[Twoje zadania]:
a – Wypisz wszystkie określenia, którymi tekst o interwencji na placu zabaw nazywa dziecko, w takiej formie, w jakiej w nim występują.
b – Proszę wyodrębnić z tekstu o interwencji na placu zabaw fragment, który zaczyna się od słów zawierających "Wezwały policję na", a kończy na "że jest pijany.".
c – Oceń, czy poniższe stwierdzenia zgadzają się z tekstem o interwencji na placu zabaw. Przy każdym odpowiedz tak lub nie i przytocz dosłownie rozstrzygające słowa tekstu.
(i) Mieszkanki Oświęcimia zadzwoniły pod numer 112 tuż po godzinie 20.
(ii) Mężczyzna na ławce miał 45 lat.
(iii) Na miejsce wysłano dwa patrole.

[Tekst źródłowy]:

Wezwały policję na plac zabaw. Wszystko przez śpiącego tatę
Policjanci z komendy w Oświęcimiu interweniowali na placu zabaw. Otrzymali zgłoszenie, że 35-letni mężczyzna, który miał opiekować się rocznym synkiem, przysypia na ławce. Grupa matek twierdziła, że jest pijany.
1. Tata zasypiał na ławce
Sprawę nagłośnił portal oswiecim112.pl.
We worek (20 czerwca) tuż po godzinie 20 z operatorem numeru alarmowego 112 skontaktowały się mieszkanki Oświęcimia. Przekazały, że na jednym z placów zabaw zauważyły mężczyznę przysypiającego na ławeczce. Tata miał pod opieką małe dziecko. Kobiety obawiały się, że może on być pod wpływem alkoholu. Tłumaczyły, że boją się o bezpieczeństwo malucha.
Na miejsce został wysłany patrol.

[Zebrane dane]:
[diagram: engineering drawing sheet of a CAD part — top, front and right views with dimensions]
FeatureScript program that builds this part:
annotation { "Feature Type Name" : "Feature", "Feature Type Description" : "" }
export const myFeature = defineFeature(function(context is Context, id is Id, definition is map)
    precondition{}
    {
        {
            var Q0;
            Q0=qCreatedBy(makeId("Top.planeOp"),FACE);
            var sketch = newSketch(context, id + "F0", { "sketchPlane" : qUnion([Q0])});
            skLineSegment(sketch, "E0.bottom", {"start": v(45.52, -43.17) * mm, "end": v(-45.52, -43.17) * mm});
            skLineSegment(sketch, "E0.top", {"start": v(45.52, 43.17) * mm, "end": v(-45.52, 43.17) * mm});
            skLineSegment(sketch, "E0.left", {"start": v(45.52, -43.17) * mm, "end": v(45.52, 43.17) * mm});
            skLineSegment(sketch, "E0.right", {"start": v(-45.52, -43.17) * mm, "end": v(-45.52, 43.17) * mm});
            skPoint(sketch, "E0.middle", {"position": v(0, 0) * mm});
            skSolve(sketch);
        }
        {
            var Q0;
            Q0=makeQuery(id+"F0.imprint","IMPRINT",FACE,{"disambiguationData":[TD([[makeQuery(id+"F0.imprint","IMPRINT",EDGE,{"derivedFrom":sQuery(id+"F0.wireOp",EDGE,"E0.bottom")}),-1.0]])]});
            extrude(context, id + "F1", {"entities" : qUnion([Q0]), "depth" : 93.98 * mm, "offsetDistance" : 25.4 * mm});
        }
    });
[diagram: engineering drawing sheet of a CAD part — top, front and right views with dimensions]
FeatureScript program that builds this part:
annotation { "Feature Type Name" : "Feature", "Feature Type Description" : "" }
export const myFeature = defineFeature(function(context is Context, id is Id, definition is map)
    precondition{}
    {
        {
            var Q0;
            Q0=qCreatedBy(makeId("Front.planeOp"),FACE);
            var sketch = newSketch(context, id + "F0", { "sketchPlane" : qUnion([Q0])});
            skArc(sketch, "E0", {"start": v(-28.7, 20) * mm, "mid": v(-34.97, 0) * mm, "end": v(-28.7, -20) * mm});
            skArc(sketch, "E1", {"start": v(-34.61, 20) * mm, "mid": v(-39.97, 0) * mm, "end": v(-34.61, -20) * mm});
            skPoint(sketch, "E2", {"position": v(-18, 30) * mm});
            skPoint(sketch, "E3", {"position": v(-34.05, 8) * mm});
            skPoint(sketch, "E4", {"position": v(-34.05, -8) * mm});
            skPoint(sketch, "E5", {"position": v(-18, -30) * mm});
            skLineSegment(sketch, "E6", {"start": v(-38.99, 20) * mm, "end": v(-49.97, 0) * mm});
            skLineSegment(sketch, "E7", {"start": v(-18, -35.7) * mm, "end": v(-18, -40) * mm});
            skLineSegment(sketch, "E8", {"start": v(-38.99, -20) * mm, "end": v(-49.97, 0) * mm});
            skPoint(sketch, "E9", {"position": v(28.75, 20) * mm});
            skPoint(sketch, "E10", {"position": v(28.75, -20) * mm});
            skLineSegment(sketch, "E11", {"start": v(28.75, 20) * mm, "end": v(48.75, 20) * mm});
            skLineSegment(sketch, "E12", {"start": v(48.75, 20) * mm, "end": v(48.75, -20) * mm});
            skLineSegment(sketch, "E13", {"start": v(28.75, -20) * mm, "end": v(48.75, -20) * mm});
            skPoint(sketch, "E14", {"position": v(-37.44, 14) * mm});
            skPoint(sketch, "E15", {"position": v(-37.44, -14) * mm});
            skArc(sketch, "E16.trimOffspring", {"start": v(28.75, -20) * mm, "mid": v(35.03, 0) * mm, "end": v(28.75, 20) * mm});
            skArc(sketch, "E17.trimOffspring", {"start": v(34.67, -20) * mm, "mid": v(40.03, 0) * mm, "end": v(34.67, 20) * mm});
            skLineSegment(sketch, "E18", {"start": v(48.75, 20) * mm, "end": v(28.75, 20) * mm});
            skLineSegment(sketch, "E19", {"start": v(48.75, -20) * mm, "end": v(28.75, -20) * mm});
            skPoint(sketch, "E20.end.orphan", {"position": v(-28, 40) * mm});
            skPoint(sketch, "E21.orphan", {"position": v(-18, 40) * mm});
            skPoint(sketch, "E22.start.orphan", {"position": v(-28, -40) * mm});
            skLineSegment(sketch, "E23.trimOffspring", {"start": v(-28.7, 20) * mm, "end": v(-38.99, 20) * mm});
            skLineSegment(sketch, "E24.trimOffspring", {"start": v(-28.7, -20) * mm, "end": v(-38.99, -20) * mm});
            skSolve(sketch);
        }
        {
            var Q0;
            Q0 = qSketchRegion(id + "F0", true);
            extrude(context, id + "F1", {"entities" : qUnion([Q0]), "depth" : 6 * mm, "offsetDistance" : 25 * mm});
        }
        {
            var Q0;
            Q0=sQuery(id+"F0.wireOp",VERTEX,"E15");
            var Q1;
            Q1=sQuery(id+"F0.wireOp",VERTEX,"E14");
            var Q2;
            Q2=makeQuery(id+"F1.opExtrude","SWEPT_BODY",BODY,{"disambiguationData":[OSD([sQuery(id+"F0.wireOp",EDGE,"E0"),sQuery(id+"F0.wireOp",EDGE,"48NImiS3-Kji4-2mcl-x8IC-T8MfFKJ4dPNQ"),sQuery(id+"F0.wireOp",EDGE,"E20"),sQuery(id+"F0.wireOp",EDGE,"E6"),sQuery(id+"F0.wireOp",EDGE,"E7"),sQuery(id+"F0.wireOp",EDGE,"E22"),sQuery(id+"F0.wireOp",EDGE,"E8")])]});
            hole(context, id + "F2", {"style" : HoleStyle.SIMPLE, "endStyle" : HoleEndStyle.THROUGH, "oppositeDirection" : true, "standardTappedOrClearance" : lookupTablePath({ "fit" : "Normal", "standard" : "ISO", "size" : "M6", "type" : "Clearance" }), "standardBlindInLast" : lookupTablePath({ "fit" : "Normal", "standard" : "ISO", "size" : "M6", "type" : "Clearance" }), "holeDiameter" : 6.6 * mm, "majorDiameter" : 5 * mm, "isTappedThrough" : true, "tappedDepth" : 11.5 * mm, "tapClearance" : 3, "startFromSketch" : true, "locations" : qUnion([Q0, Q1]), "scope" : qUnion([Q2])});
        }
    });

[Odpowiedzi pisemne]:
a – "rocznym synkiem", "małe dziecko", "malucha"

b –
Wezwały policję na plac zabaw. Wszystko przez śpiącego tatę
Policjanci z komendy w Oświęcimiu interweniowali na placu zabaw. Otrzymali zgłoszenie, że 35-letni mężczyzna, który miał opiekować się rocznym synkiem, przysypia na ławce. Grupa matek twierdziła, że jest pijany.

c –
(i) Tak: "tuż po godzinie 20 z operatorem numeru alarmowego 112 skontaktowały się mieszkanki Oświęcimia"
(ii) Nie: "35-letni mężczyzna"
(iii) Nie: "Na miejsce został wysłany patrol."